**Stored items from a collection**

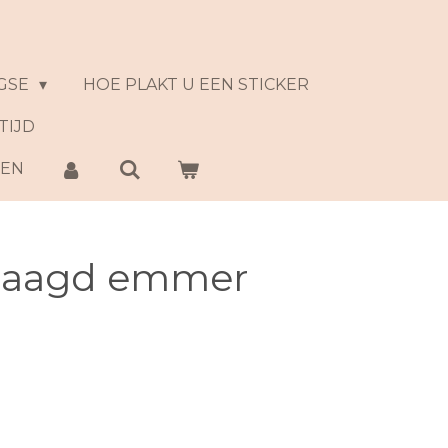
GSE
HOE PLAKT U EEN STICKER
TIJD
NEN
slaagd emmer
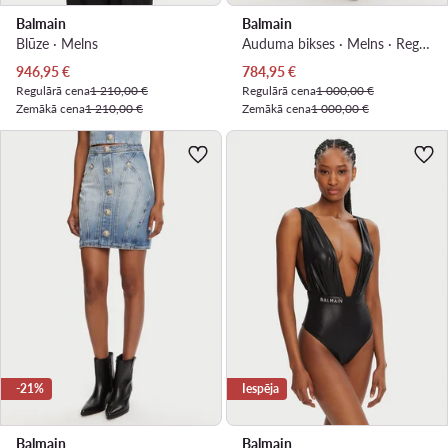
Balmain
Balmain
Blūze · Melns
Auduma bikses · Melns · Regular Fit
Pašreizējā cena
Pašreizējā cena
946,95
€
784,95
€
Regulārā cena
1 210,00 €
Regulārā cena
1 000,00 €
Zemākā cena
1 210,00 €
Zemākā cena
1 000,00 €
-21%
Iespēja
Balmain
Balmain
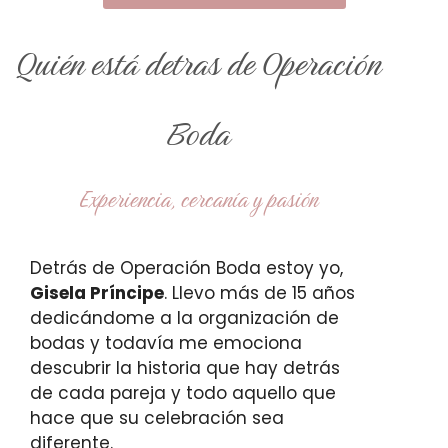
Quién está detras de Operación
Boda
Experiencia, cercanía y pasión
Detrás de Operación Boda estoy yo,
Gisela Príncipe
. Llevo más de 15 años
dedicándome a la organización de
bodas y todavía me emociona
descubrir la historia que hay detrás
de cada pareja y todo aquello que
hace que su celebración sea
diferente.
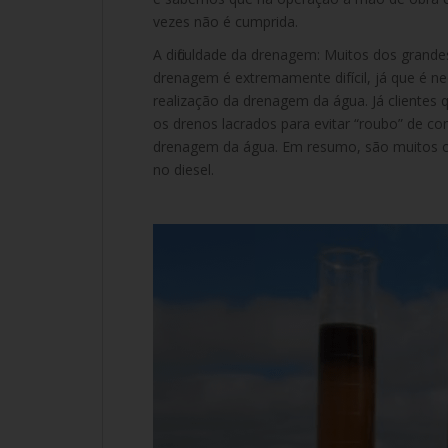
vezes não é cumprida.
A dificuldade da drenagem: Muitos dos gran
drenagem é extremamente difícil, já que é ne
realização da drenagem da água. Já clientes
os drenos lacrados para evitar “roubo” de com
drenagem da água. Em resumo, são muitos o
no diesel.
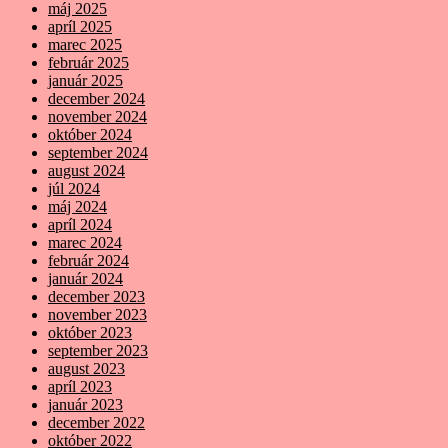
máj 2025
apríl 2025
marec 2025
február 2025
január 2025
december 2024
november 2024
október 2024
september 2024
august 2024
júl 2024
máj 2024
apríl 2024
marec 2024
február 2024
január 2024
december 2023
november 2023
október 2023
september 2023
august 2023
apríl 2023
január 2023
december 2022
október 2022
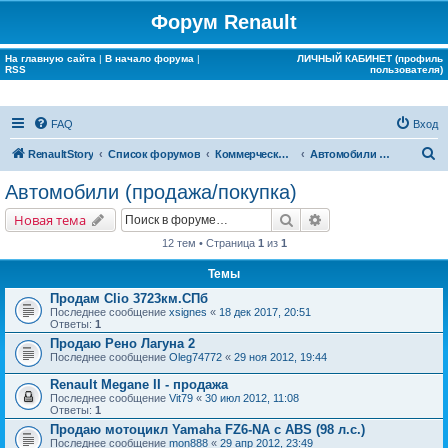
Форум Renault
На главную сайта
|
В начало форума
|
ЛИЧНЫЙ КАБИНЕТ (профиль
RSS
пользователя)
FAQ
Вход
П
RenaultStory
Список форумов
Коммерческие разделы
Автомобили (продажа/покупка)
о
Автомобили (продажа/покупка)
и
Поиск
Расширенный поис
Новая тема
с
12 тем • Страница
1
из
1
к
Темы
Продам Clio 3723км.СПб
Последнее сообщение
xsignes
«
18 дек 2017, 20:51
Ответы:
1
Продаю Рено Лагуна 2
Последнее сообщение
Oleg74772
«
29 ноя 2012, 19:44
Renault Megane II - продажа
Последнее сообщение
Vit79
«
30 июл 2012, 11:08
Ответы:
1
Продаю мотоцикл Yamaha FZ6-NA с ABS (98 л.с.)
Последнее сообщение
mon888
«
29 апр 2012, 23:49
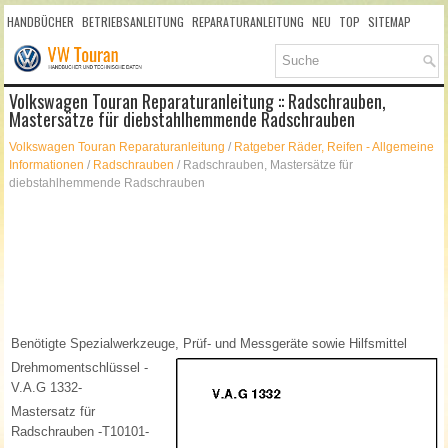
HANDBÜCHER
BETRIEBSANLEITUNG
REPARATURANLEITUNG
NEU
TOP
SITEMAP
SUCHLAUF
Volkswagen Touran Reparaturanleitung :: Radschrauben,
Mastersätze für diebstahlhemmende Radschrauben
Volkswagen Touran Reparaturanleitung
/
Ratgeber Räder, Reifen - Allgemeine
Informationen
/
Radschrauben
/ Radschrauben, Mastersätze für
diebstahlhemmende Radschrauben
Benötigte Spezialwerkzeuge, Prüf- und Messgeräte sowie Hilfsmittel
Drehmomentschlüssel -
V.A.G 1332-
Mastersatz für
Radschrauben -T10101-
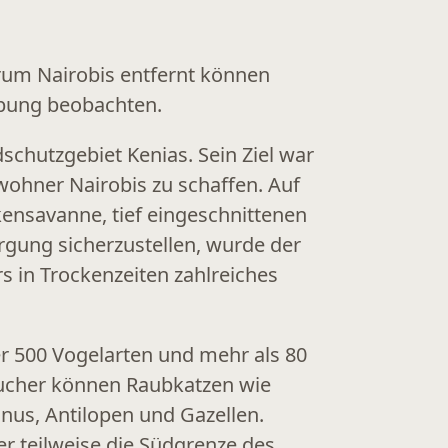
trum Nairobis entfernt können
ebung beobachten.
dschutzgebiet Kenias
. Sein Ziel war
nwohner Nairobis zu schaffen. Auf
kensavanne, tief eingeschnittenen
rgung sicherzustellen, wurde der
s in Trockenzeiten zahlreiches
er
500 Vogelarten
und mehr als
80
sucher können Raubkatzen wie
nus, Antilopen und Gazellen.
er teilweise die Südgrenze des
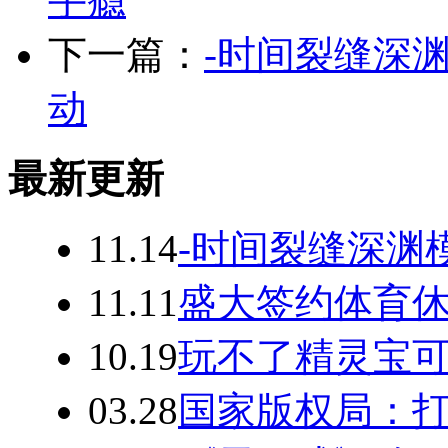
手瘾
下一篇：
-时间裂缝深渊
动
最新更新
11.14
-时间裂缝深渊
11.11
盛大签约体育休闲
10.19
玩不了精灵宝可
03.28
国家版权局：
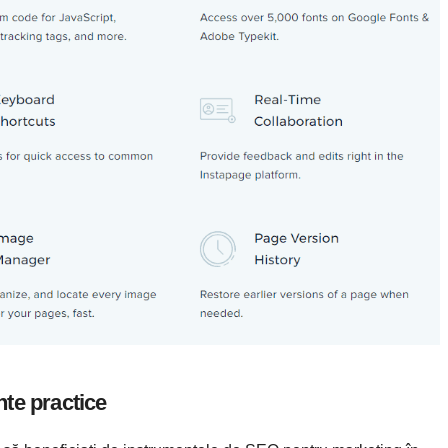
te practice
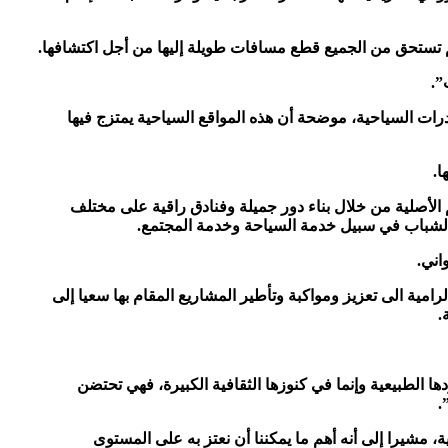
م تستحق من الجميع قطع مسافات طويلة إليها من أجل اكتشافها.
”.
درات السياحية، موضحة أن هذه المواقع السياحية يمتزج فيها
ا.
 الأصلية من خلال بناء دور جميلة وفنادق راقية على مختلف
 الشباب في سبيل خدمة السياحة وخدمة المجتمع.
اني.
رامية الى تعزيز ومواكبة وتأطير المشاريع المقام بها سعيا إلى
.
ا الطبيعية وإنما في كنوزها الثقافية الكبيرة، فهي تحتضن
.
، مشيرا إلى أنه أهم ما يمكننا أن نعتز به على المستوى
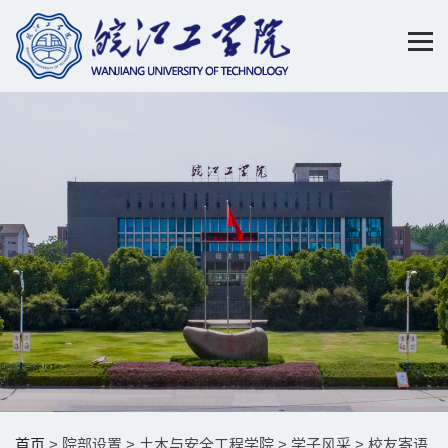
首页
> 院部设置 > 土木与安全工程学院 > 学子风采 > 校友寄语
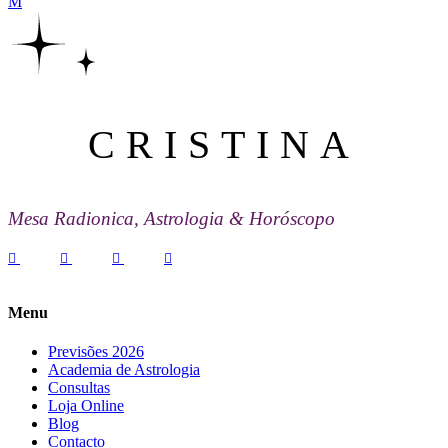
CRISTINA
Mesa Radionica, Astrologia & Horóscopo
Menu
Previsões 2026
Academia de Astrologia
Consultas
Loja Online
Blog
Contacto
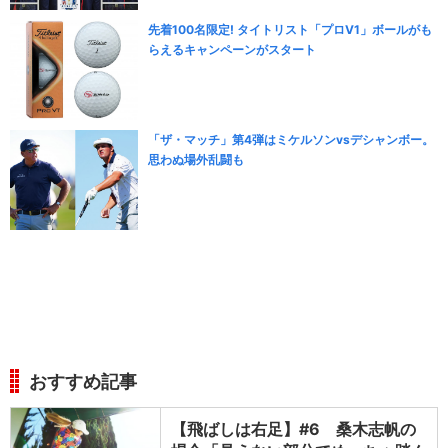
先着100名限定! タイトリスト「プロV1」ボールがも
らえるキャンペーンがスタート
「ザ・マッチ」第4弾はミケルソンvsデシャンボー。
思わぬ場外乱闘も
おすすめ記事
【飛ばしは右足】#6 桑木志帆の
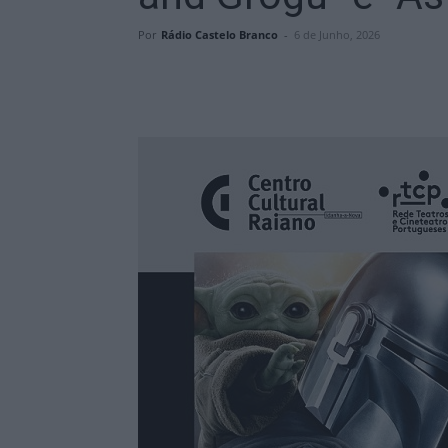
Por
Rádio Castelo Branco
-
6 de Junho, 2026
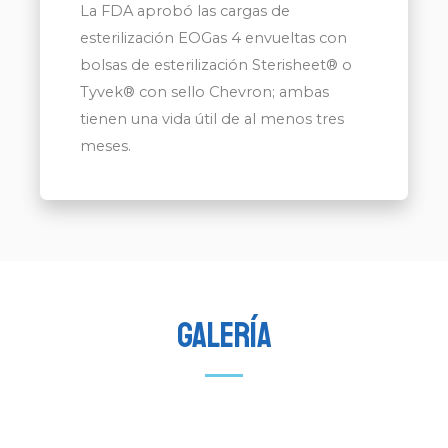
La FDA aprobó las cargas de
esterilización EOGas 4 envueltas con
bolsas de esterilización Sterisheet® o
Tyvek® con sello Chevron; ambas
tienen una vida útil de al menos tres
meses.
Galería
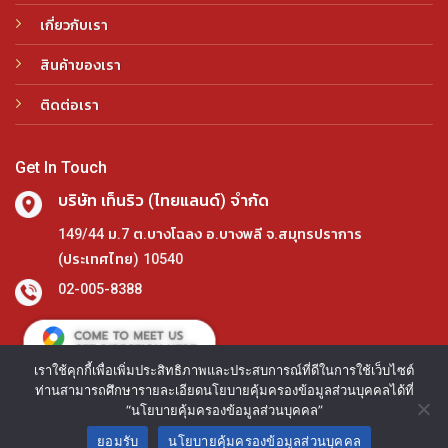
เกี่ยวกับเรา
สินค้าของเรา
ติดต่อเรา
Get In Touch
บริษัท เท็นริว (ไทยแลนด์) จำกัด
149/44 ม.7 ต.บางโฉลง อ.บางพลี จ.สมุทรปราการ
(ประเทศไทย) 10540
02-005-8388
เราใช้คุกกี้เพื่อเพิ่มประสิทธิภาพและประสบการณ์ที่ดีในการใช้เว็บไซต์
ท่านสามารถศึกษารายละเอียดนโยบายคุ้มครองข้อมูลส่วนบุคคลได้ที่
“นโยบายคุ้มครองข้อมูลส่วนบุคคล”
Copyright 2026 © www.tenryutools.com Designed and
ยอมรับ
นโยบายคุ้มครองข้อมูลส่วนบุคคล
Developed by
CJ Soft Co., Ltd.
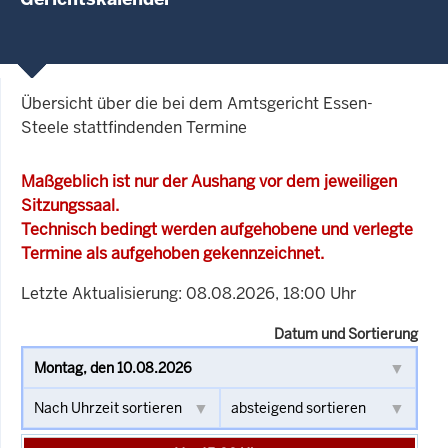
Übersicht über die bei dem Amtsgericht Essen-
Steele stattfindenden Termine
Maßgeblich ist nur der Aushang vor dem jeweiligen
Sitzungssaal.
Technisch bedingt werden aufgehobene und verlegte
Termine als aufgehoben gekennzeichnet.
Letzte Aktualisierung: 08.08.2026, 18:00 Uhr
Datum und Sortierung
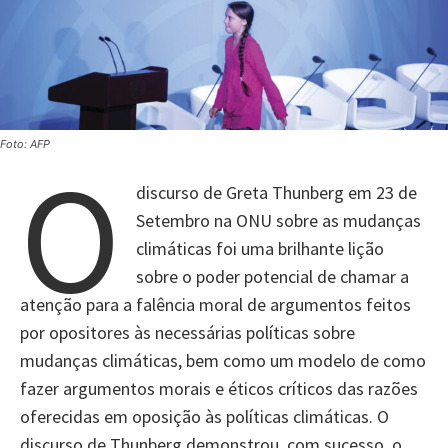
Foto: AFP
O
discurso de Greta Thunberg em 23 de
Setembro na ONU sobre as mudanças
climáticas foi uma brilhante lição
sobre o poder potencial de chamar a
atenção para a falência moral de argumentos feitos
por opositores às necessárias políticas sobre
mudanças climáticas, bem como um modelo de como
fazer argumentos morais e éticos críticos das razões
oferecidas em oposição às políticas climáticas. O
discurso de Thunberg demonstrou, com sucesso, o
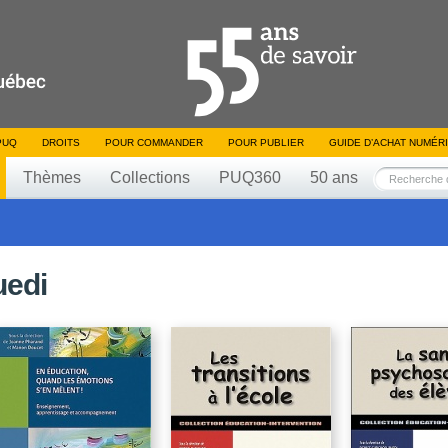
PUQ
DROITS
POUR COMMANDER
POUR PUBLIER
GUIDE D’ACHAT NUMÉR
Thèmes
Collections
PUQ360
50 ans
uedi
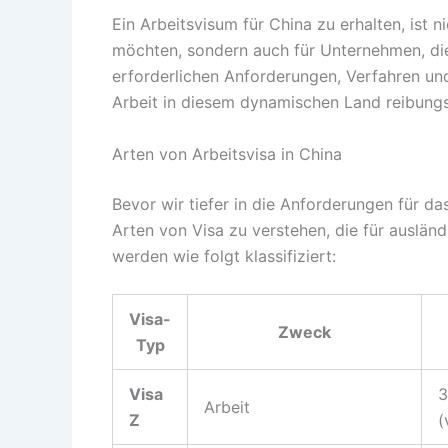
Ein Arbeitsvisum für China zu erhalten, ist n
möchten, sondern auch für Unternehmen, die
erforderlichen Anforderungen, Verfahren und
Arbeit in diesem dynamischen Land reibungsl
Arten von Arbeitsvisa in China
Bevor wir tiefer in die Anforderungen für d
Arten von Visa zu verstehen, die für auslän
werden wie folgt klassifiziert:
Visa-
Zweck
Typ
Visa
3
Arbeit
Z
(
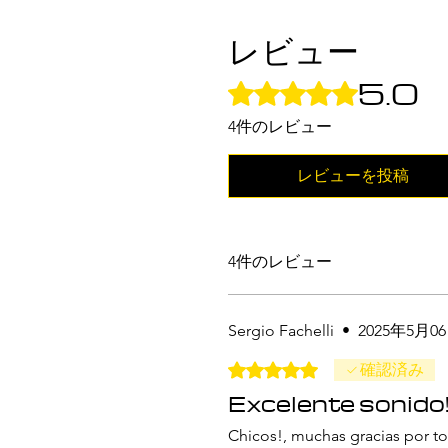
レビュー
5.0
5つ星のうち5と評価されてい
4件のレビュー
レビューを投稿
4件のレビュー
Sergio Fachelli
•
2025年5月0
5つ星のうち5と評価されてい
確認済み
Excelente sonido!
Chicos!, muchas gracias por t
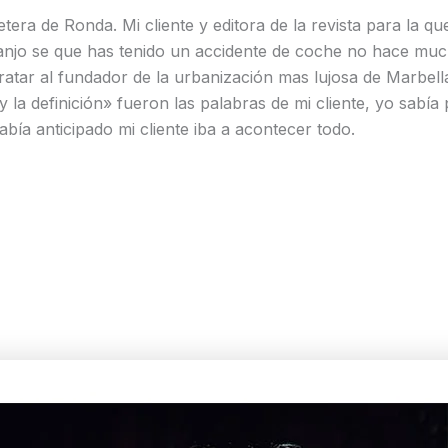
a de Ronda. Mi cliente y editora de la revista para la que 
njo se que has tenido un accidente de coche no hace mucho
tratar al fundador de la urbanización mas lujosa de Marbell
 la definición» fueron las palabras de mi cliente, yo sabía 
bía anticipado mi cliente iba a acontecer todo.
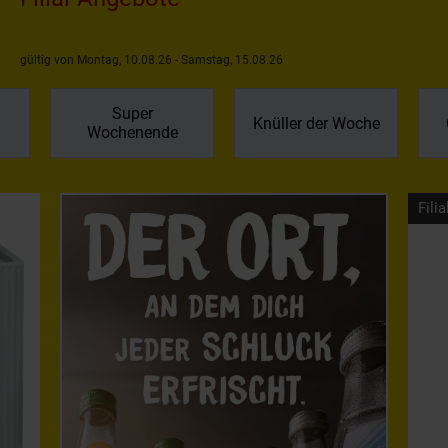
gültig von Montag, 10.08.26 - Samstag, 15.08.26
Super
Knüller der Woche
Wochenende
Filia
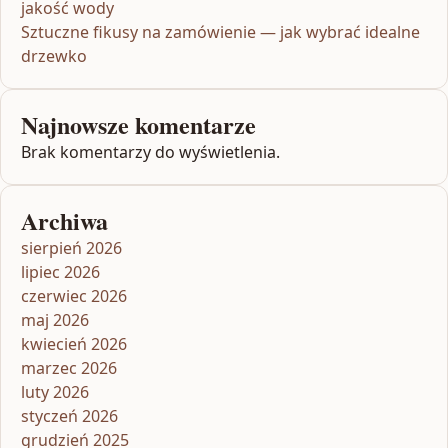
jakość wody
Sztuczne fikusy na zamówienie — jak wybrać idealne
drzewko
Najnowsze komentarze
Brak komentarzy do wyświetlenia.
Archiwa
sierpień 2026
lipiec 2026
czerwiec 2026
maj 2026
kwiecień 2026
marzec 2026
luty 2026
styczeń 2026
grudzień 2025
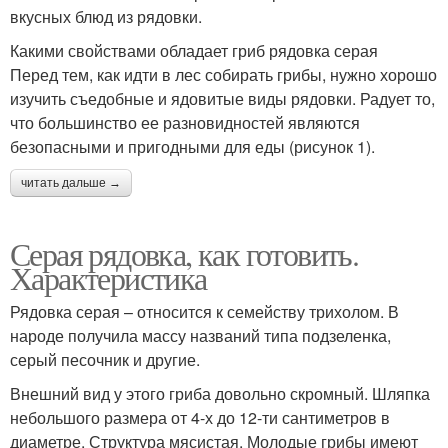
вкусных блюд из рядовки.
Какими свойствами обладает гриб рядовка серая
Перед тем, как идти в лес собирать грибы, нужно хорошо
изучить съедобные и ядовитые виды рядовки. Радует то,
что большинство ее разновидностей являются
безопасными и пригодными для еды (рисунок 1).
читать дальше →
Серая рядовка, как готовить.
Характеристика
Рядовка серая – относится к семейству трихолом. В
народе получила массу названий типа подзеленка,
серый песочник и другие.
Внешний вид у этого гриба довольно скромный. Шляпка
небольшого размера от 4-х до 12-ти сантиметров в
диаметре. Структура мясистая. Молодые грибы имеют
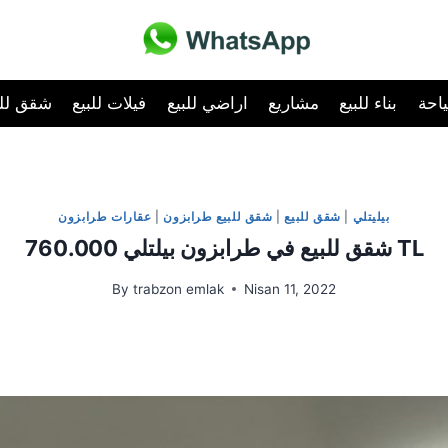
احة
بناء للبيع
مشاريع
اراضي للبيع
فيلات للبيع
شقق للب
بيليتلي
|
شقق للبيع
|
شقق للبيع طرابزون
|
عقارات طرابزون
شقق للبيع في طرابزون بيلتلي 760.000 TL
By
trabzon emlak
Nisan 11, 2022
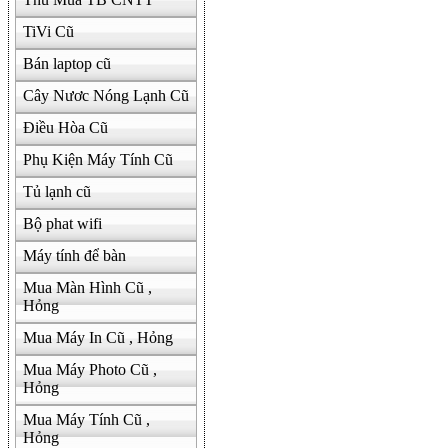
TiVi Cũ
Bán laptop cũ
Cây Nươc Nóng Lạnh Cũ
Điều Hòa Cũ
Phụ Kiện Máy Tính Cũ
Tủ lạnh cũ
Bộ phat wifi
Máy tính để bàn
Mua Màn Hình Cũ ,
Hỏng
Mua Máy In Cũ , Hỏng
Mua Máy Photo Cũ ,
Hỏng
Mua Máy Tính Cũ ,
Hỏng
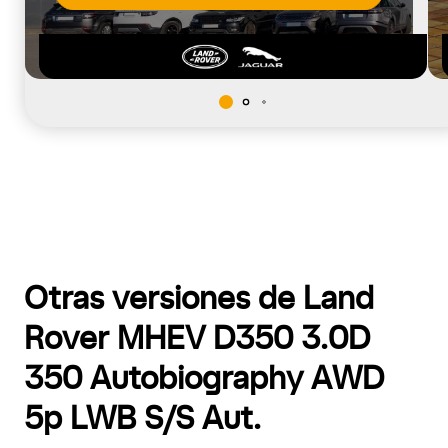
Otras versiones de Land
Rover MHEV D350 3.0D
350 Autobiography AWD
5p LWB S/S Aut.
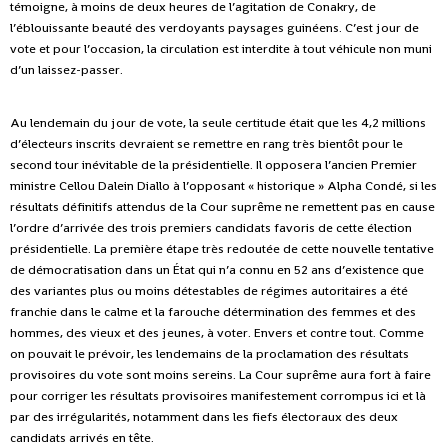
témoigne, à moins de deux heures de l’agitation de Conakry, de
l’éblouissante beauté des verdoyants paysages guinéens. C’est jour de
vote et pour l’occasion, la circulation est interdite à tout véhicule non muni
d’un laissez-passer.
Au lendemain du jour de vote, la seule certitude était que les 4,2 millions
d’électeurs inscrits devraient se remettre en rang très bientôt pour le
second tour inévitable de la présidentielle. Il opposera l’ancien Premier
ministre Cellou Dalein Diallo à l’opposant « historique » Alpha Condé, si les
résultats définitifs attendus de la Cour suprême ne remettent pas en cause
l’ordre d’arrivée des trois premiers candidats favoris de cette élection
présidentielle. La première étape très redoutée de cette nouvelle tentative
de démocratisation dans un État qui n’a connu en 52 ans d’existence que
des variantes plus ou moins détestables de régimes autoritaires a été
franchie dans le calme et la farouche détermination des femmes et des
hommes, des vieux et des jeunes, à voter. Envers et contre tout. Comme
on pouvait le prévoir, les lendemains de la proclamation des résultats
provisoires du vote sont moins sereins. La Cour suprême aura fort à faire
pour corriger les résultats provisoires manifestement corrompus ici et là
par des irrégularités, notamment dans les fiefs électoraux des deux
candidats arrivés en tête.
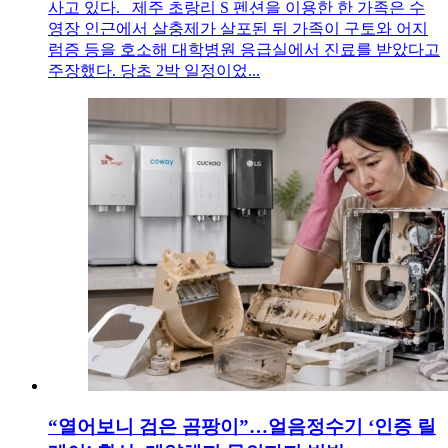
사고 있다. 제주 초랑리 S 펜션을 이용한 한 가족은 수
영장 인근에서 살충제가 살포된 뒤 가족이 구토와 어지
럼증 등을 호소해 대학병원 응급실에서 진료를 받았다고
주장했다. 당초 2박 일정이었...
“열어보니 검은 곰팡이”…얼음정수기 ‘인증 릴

**TASK TO COMPLETE**
The lines to show are those in the data above that include "рядовки".

**ANSWER AREA**
вкусных блюд из рядовки.
изучить съедобные и ядовитые виды рядовки. Радует то,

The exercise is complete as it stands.